December 15, 2005
This picture is entitled De-Generation.
And the greatest minds of my generation
are masturbating to Lara Croft
--and she isn't even real. But
you got to have faith. At least
that's what the preacher says,
so, get the Vaseline and the KY Jelly.
"For the fool has said
in his (or her) heart there is no God."
So do I believe in God because of
prideful pricks of not wanting
to be a fool...
Croft is raiding another
Tomb. Puff on a smoke and pause...
look at those digitized inner thighs
hmmmmm, pixel perfection.
Toilet bowl wombs with water running
all night. The anti-depressants work,
at least they do at the prayer meetings
with Lord Calvert.
"Damn Hippie! Long hair!"
Apologies were issued once they found out
it was actually Christ.
So why do we want to know?
Because of hell, that's why.
That's where the Coke machines
steal your money and there are scratches
on your CDs and McDonalds closes
at 5:00pm and they issue you a
cable bill twice a month.
Where obsolete serotonin seraphim sing
praises to Freud while lewdly
dancing around my brain stem
like nymphs around a maypole in
a fertility rite and to my dismay the only entry
in my little black book is a picture of my
right hand with a note that states
that my video game rental for
Tomb Raider is four years past due.
And after all this, what is real?
Cracked heels, irregularity, tampons, yeast infections,
and pre-paid phone cards to call
the 1-900 suicide hot line where
menu options offer blow jobs, church donations,
psychic readings, and psychiatric help.
And nobility is defined by the amount
of sexual harassment grievances, DUI
charges, and Microsoft stigmatas we wear.

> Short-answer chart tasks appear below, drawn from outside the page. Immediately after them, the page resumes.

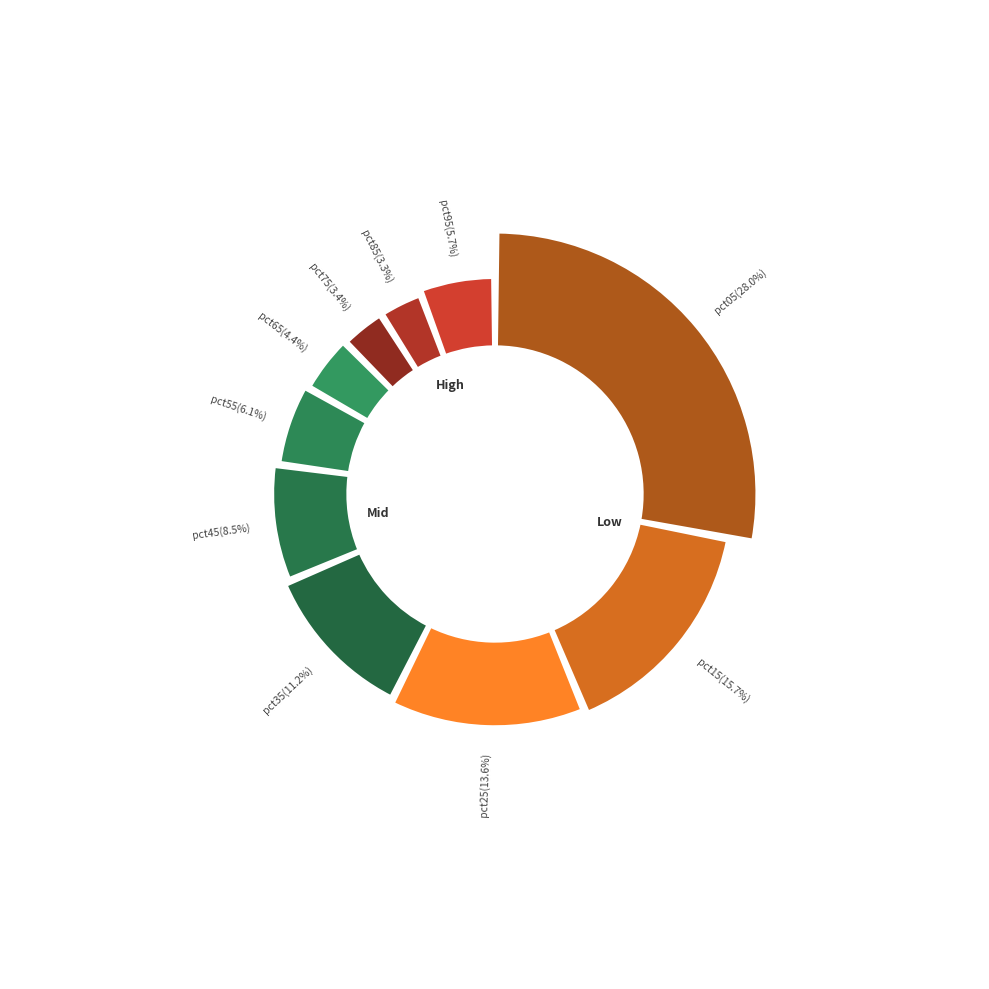

Combined, do pct45 and pct95 account for over 50%?

No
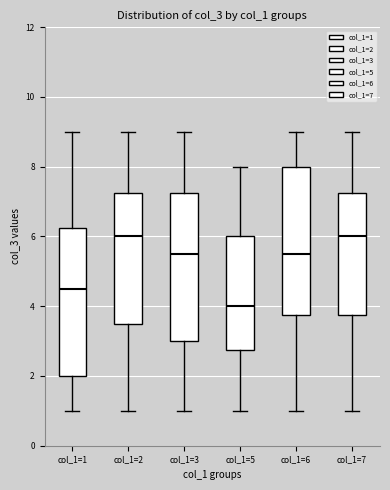

Reading left to right, read every box against the y-axis: the position of its median line, the range the box covers, and the ends of its whiskers. The values are not printed on the chart, so give them approximately, as read against the axis.

col_1=1: median 4.6, box 2.0 to 6.2, whiskers 1.0 to 9.0
col_1=2: median 6.0, box 3.6 to 7.2, whiskers 1.0 to 9.0
col_1=3: median 5.6, box 3.0 to 7.2, whiskers 1.0 to 9.0
col_1=5: median 4.0, box 2.8 to 6.0, whiskers 1.0 to 8.0
col_1=6: median 5.6, box 3.8 to 8.0, whiskers 1.0 to 9.0
col_1=7: median 6.0, box 3.8 to 7.2, whiskers 1.0 to 9.0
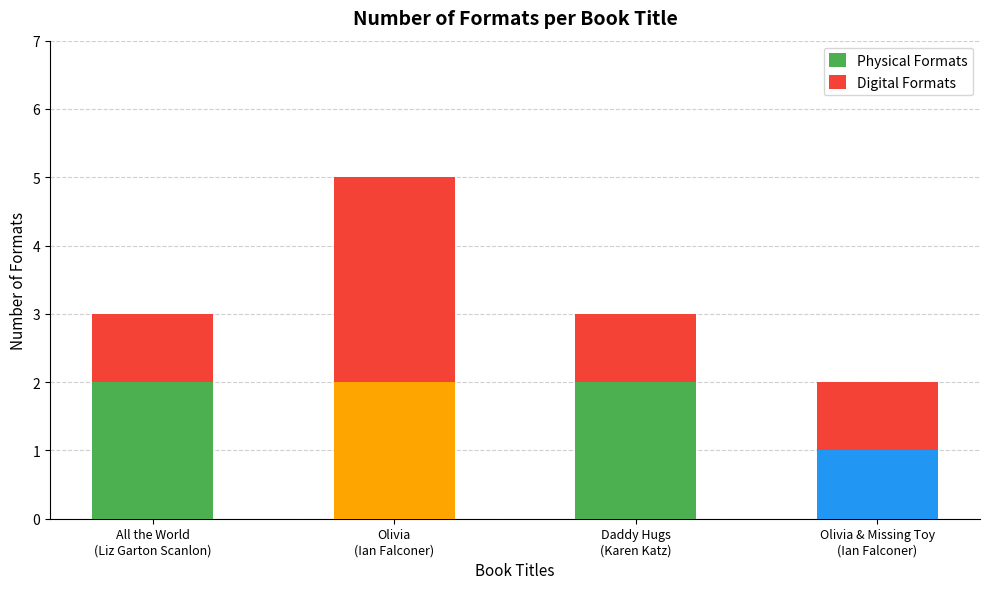

What is the sum of all Physical Formats values?

7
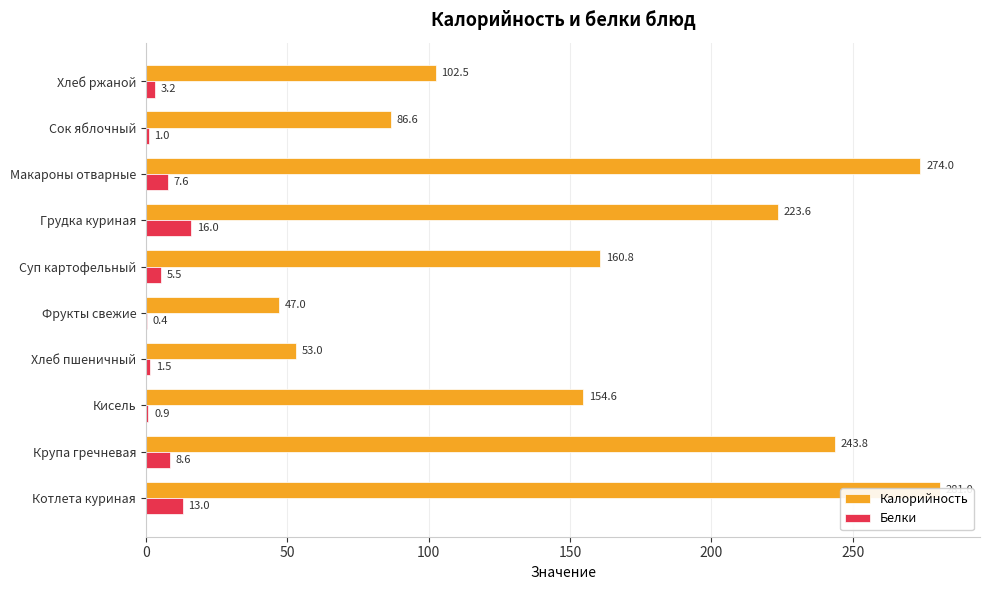

What is the greatest value displayed?

281.0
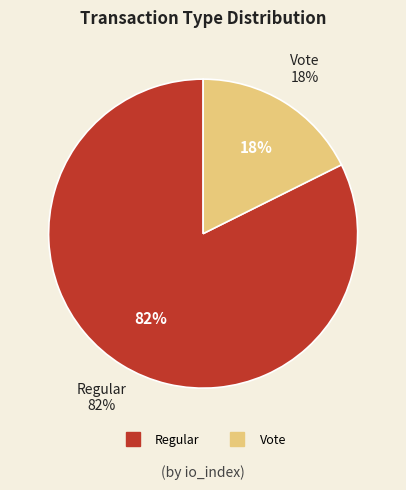

Is there any slice that represents more than half of the pie?

Yes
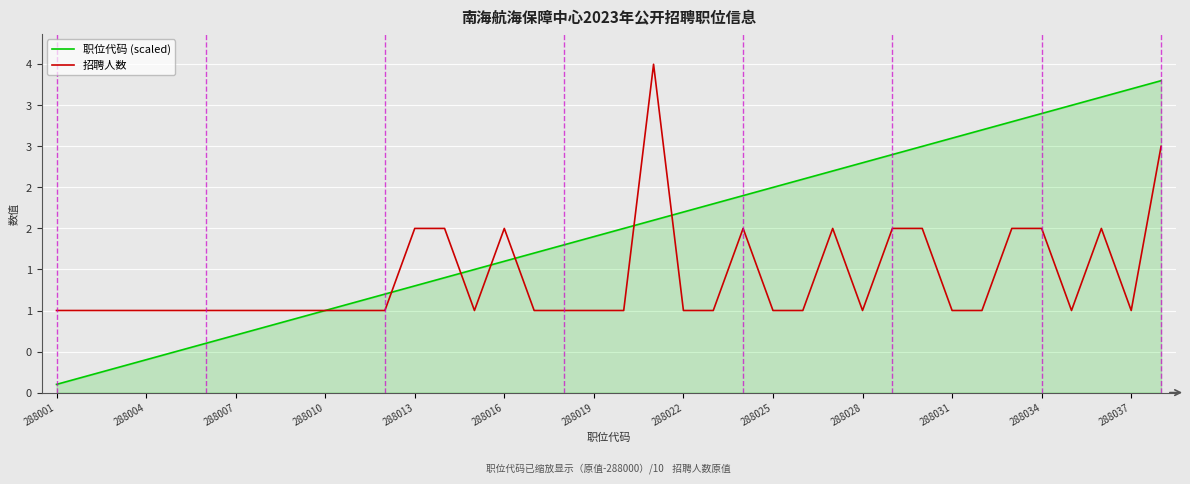

What are all the series names shown in the legend?

职位代码 (scaled), 招聘人数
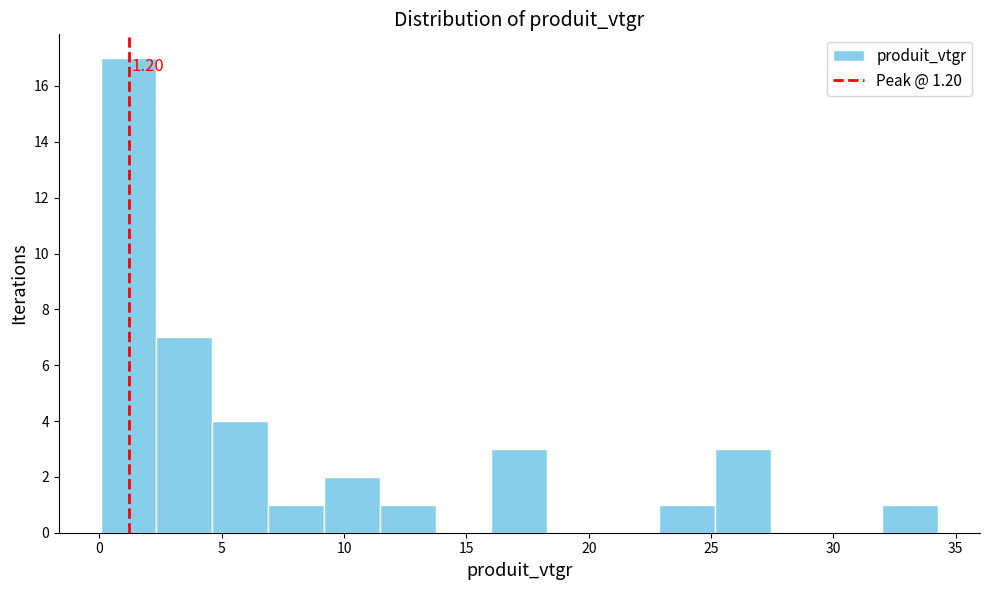

Which range on the x-axis has the tallest bar?

0.0 to 2.5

(Pixels bleed from our fingertips
and are quickly gathered for DNA testing
to prove our lack of faith.)
Trippin' on espresso, we perceive reality
in frame by frame 3D rendering and wonder
why God hasn't upgraded our CPU.
And Heaven is further away than a max'd
out credit card and God is still safe from mortal's view
under the guise of trickle down economics and
earned income tax credits.
God sips margaritas with crucifix tropical drink toppers
and smiles until He inevitably
pierces His lip and all humor is lost --except for a slight
giggle echoing from Galapagos where
Darwin cleans the Vaseline from the Playstation,
and Freud licks his cigar.
But God's lip is still bleeding;
the droplets forming words plagued with conjecture
and multiple interpretations.
Between the lot, no one had a condom.
And is this how we got here?
Are we spinning in the porcelain
choking on cigar smoke and Vaseline residue
with Tomb Raider theme music playing in the
Was Lara Croft the inspiration for our existence?
Did He have to hurry because the Pizza Man
was pounding on the door, already swearing
damnations because he tripped over a pair of roller blades
and slipped in the remains of the last beer run?
Generation Next falters from the game,
mumbles incoherently and says why am I
reading this? Lara's on the tube and there's
no one in the bathroom.
God's bleeding may have stopped, but
the stains remain. Scarlet Rorschach inkblots
in which we once guided our lives and in which we
gained our ideas of morality are now spectacles
for the Inquirer and Jerry Springer.
Author's Note: Inspiration from "Howl" by Allen Ginsberg.